The U.S. and Cuba share a history and geographical proximity that serve as threads in a rich, dynamic, and deeply interwoven cultural fabric. Cuba's undeniable influence on American culture has persisted for decades, from exclusive Cuban cigars to world-renowned stars in entertainment, music and sports.
Pop music exchanges such as Camila Cabello's Havana (oh na-na) are fresh reminders of the cultural ties and mutual affection shared by the American and Cuban people.
Cuban Cigars (and Rum)
Cuban cigars serve as mementos from an era of glitz & glam, their exclusivity adding to their allure.

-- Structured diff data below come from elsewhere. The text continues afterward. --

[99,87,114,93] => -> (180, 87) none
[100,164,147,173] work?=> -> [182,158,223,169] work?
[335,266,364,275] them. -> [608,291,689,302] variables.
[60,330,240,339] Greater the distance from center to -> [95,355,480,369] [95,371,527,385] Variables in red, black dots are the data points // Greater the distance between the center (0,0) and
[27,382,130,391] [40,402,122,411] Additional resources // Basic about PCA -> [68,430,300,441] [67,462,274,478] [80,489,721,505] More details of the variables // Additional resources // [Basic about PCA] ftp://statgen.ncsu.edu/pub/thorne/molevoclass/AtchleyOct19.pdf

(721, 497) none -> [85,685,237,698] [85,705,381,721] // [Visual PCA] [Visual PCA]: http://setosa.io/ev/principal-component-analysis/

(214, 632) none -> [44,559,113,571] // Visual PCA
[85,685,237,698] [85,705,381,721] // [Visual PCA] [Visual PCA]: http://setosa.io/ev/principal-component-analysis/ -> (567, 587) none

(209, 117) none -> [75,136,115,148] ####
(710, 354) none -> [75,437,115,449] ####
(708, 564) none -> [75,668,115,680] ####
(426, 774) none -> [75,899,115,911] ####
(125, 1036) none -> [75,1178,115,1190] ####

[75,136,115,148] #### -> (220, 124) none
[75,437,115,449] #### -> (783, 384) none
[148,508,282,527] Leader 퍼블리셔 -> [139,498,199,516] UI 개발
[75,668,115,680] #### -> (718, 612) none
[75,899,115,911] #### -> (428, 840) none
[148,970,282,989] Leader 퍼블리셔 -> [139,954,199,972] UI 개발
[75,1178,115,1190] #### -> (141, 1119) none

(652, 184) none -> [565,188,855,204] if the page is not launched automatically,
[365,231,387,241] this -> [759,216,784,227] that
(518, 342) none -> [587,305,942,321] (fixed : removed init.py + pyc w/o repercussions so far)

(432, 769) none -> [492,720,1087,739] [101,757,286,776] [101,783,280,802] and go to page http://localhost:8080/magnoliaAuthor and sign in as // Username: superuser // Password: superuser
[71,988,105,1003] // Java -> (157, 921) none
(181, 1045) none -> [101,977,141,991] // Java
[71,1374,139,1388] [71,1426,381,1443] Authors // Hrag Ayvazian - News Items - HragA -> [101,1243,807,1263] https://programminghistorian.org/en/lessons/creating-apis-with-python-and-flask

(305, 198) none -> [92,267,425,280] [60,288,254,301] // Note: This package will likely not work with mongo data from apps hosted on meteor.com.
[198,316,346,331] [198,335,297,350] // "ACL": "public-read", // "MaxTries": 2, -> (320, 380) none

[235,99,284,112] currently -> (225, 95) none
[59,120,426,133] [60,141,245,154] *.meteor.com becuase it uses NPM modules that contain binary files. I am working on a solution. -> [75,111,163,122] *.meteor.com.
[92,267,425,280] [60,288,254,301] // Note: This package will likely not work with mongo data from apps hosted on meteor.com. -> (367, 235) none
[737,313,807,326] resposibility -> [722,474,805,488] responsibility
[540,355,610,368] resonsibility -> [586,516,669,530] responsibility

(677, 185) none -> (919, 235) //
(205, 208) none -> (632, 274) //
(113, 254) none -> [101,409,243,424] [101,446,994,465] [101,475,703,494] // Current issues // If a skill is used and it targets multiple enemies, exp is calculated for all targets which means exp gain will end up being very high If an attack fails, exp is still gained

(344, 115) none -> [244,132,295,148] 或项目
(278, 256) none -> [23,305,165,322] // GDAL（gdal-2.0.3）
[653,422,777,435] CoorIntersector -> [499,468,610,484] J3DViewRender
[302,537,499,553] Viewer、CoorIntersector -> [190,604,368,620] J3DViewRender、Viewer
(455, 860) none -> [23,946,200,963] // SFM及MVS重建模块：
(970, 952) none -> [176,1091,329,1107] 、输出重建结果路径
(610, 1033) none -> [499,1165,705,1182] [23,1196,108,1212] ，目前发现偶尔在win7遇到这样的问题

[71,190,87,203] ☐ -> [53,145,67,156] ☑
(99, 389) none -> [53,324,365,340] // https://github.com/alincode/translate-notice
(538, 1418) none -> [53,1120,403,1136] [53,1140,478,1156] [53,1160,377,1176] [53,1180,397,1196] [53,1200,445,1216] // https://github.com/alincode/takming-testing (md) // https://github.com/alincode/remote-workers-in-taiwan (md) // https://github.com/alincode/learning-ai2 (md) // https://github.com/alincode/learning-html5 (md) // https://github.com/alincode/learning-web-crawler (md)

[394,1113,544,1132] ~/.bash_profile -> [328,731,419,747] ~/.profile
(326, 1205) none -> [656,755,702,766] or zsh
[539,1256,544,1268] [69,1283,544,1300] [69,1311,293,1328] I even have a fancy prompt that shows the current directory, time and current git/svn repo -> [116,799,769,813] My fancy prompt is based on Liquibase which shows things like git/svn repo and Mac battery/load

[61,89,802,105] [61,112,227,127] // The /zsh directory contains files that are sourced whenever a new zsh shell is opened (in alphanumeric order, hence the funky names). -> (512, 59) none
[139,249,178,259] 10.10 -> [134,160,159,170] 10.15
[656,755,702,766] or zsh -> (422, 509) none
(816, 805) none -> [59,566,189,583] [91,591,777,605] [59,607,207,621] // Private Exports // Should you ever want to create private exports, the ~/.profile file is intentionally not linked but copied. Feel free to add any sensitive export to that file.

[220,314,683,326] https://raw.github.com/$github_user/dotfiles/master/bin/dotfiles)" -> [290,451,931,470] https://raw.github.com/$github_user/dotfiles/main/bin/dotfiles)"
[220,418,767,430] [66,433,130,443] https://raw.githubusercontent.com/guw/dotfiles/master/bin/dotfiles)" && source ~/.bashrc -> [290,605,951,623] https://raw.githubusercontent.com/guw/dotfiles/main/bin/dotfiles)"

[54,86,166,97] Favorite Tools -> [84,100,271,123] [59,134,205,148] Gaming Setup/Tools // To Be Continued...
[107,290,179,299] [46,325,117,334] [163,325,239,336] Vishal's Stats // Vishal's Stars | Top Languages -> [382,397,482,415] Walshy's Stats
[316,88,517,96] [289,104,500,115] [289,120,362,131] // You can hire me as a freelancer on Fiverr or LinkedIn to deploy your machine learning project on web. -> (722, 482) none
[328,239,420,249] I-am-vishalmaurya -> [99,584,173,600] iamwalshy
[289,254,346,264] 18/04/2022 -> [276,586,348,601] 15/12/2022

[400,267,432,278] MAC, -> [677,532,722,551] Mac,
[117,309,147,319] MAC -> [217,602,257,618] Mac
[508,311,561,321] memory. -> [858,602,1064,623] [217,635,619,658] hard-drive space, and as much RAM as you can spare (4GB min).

Cigars come from tobacco, rum from sugar, and the Caribbean (many say Cuba in particular) boasts the perfect climate conditions to grow both crops. Cuba has spent centuries refining traditional processes of cultivating these raw materials into some of the world’s most coveted guilty pleasures. During Prohibition, the U.S. elite took advantage of their “wetter” next door neighbor, where they fostered an appreciation for Cuba’s sweet and boldly flavored rum while dancing the night away at lavish nightclubs. Today travelers can bring back the iconic Havana Club rum, indulge on special occasions and savor every last nostalgic drop.
Cuban cigars evoke similar fantasies of a bygone era and are coveted perhaps even more than Cuban rum. Habanos have appeared in countless American cultural references including numerous Hollywood films.
Cubans in Entertainment
Cuban-born Desi Arnaz made waves throughout the U.S. when he joined his wife Lucille Ball onscreen as the famous Ricky Ricardo.
Arnaz’s father was the youngest mayor of Santiago de Cuba, and his maternal grandfather was an executive at Bacardi before immigrating to the U.S. in 1933. Arnaz got his start as the leader of a brass Rumba band where his boyish charm and infectious smile introduced the country to Caribbean beats. When his wife, a red-headed American sweetheart, landed the lead role on a sitcom and insisted that her real-life husband join the project, his heavy accent and endearing charisma turned lines such as “you’ve got some ‘splainin to do” into household phrases.
Cubans in Sports
A shared national pastime is perhaps the closest cultural link connecting the U.S. and Cuba.
Not long after baseball was invented in the U.S., Cuban students returning from studying at U.S. universities brought the sport home and established Cuba’s first team, the Havana Base Ball Club. Since then, dozens of Cuban baseball greats have contributed their talents and skills to the MLB. Jose Canseco was one of the first Cuban baseball players to take the world by storm in the mid-to-late 1980s as a star slugger for the Oakland Athletics, where he hit 33 home runs in his first season. Rafael Palmeiro was born in Havana and played throughout the 1990s, and is one of only 27 players ever to have hit 500 home runs.
Cubans in Music
Cuba’s contributions to the world of music-- including creating the Son, Rumba, Chachacha, and Danzón genres-- shaped the Latin music scene in the U.S.
Buena Vista Social Club
The Buena Vista Social Club was originally an exclusive club of musicians and dancers that operated between 1940 and 1960 in the working-class Havana suburb of Marianao. Here, they hosted jam sessions in rooms crowded with brass instruments and swirling dancers, soaking in the dynamic rhythms of Afro-Cuban Son music, Cuba’s most popular genre. The group fell apart after the club was shut down, and with the rising popularity of new music genres such as salsa, son risked fading into history.
Then in the 1990s, an American guitarist and British producer traveled to Cuba and began working with local musicians to seek out traditional Cuban artists-- some of whom were members of the original Buena Vista Social Club-- to record an album. The project was a blowout success. With over 8 million copies sold, it became Cuba’s most popular album. While collaborating on the record, a German director filmed the group, and the documentary won an Academy Award in 1999, two years after the album released.
Brought to the U.S. when she was just a toddler, Gloria Estefan and her rich, impassioned vocals bridged the gap between traditional Latin American music styles and American pop music. She met her husband, Cuban-American Emilio Estefan, in high school and joined his nightclub band, the Miami Latin Boys. The group’s name was changed to Miami Sound Machine, and after a few grueling years touring nightclubs throughout Latin America, Estefan’s breakthrough hit, an English version of the song Conga, propelled the power couple to fame and established a foundation for the future of Latin pop music.
Estefan, whose unique voice falls into the contralto category-- the lowest, and rarest, for females, then launched a robust career, and with the support of her husband produced hits such as Rhythm is Gonna Get You and Anything For You. She has won a total of seven Grammys throughout her career, received the Presidential Medal of Freedom in 2015, and continued her legacy with the 2015 Broadway production On Your Feet! based on her life.